### DIRECTIONS
1) Shorten the paragraph of the Land Rover BAR passage that begins "The Solent leg of this series," keeping its main facts.
2) Echo the Land Rover BAR passage word for word from "The Solent leg" to "the Solent region.".

The Solent leg of this series is held on 22-24 July and the competition and challenge moves towards its conclusion in 2017 for the America’s Cup show down in Bermuda.
Raising the bar
The Land Rover BAR ‘Raising the Bar’ report highlights progress across the key sustainable development areas that are central to the Land Rover BAR team’s efforts to build a sustainable business that support the local economy and highlight three key areas of activity:
- A bespoke building management system monitors 15 different points at the team’s new home in Portsmouth, including energy, water consumption and renewable energy generation.
- 9m2 of artificial reef and oyster cages were installed with support from base supplier MDL to encourage an increased population of oysters in the Solent region.
- Total quantity of operational waste from the team base was reduced by 52% between Q3 and Q4 during 2015.
- It is the first sports team in the UK to achieve the international ISO20121 certification across all its activities.

### GIVEN MATERIAL
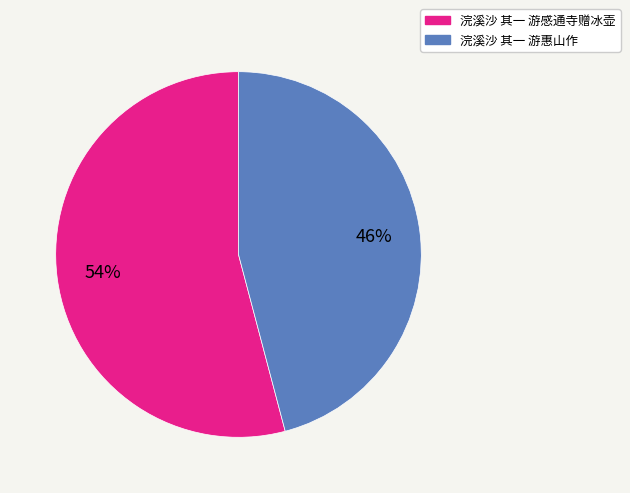

To the nearest percent, what is the average slice percentage?

50%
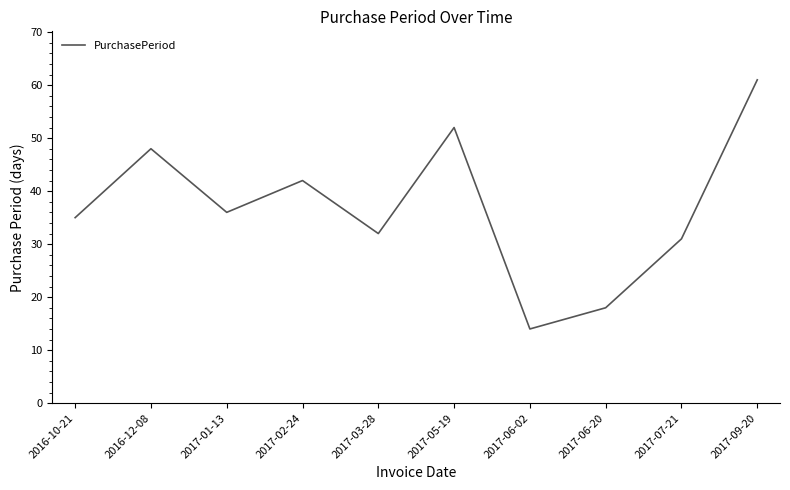

Reading right to left, list all the values displayed in this chart.

2017-09-20=61	2017-07-21=31	2017-06-20=18	2017-06-02=14	2017-05-19=52	2017-03-28=32	2017-02-24=42	2017-01-13=36	2016-12-08=48	2016-10-21=35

### ANSWERS TO THE EXERCISES
1) The series' Solent leg runs 22-24 July, and the contest then heads toward its 2017 finale: the America's Cup showdown in Bermuda.

2)
The Solent leg of this series is held on 22-24 July and the competition and challenge moves towards its conclusion in 2017 for the America’s Cup show down in Bermuda.
Raising the bar
The Land Rover BAR ‘Raising the Bar’ report highlights progress across the key sustainable development areas that are central to the Land Rover BAR team’s efforts to build a sustainable business that support the local economy and highlight three key areas of activity:
- A bespoke building management system monitors 15 different points at the team’s new home in Portsmouth, including energy, water consumption and renewable energy generation.
- 9m2 of artificial reef and oyster cages were installed with support from base supplier MDL to encourage an increased population of oysters in the Solent region.